On Friday morning, they testified to the Committee and explained why it’s so important that the State’s laws and rules get these RECs right, and how current and proposed policies are doing far more damage than good. (Then, hopefully, they slept late on Saturday and cut loose at Law Prom. They earned it.)

Dr. Jones Takes a wRECking Ball to the Rules

Required reading in VTDigger if you want to better understand these PSB draft rules: “Penalty in new solar rules called unfair to small producers.” The article relies heavily on quotes from our in house REC-expert (RECxpert?) Kevin Jones, like this one:

“This is, to me, fundamentally flawed,” said Kevin Jones, an energy law professor at Vermont Law School, about the new regulations. “Any business that wants to say they’ve gone solar, legally can’t do that” without a penalty.

Last Wednesday, a reporter from VPR was over here in the Eaton House interviewing Prof. Jones and Heather about a local community solar array and how the new rules and RECs played into the development. Hopefully, this is the start of a wave of media coverage of this issue that will prove so crucial to Vermont’s energy future.

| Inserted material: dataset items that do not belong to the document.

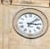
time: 3:07
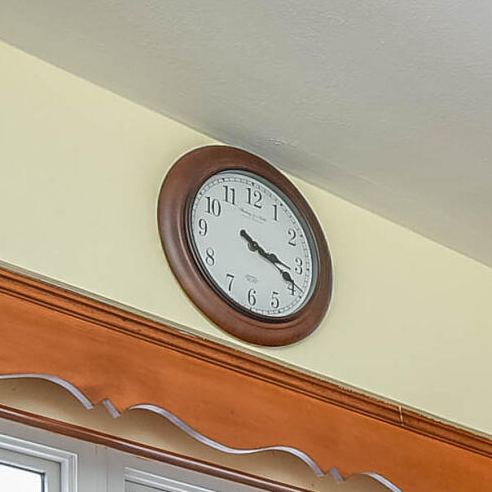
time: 3:18
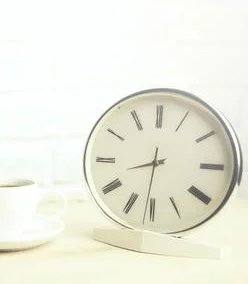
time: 8:31
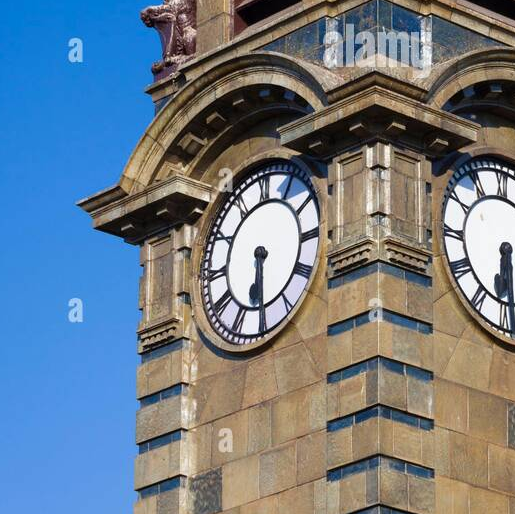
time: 6:29
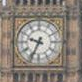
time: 9:34
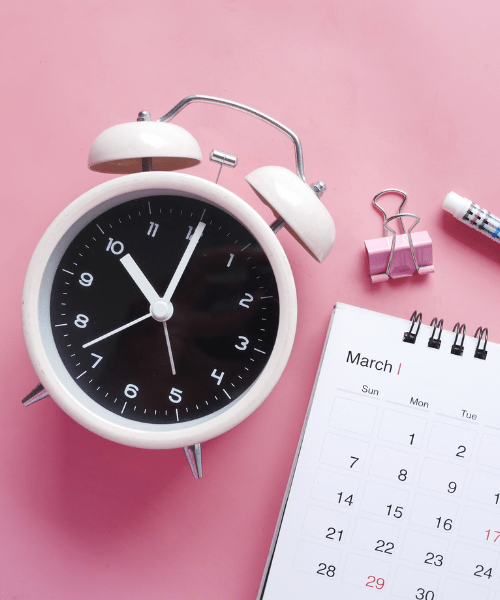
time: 11:05
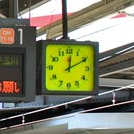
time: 12:10
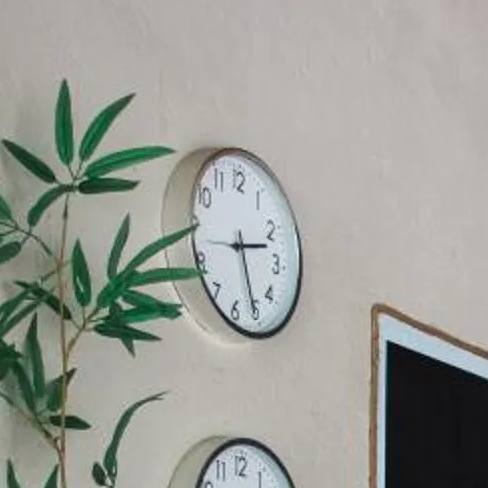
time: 2:25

Prof. Jones also spent Friday at the State House, supporting the clinicians and then talking with legislators and other parties about energy policies that would take a more rational and constructive approach to net metering and RECs.

Good Thing We Didn’t Wait

Before we move on from these draft rules, it’s worth mentioning that VLS’s very own 2,250 panel, 500KW solar project in Royalton (developed and owned by Energizer Aaron Kelly’s company, Tunbridge Solar) wouldn’t have been possible with these proposed rules. If enacted, these new rules will make projects like ours economically unviable, and will stifle small- and mid-scale solar development — and especially community solar installations — in Vermont.

Director Dworkin Endorses Divestment

On February 19th, IEE Director Michael Dworkin testified before a rare joint-hearing of the House and Senate Committees on Government Operations. Director Dworkin also testified in front of both the House and Senate, arguing the case for reducing Vermont pension funds’ risky reliance on coal and petroleum stocks. On February 25th, the House passed a resolution that asked the state’s pension fund panel to consider the actions recommended by Director Dworkin’s testimony.

Research Associate Brandon Oldham’s fingerprints are all over the chart’s testimony, as he stepped up and volunteered to do research in support of the Institute’s divestment report to the VLS board, which then evolved into the financial charts that now sit on the desks of policymakers in Montpelier.

Berning Down the (Eaton) House

Finally, last Tuesday we were pleased to host a couple of VLS alum, who both work on Vermont Senator Bernie Sanders’ energy and environment team. Katie Thomas (former Energizer and JD/MELP 2013) serves as an Energy and Environment Policy Adviser to the Senator, and Jason Reott (MELP 2015) is a Legislative Fellow. They came back home to the VLS to lead a discussion on Bernie’s energy, climate, and environmental priorities.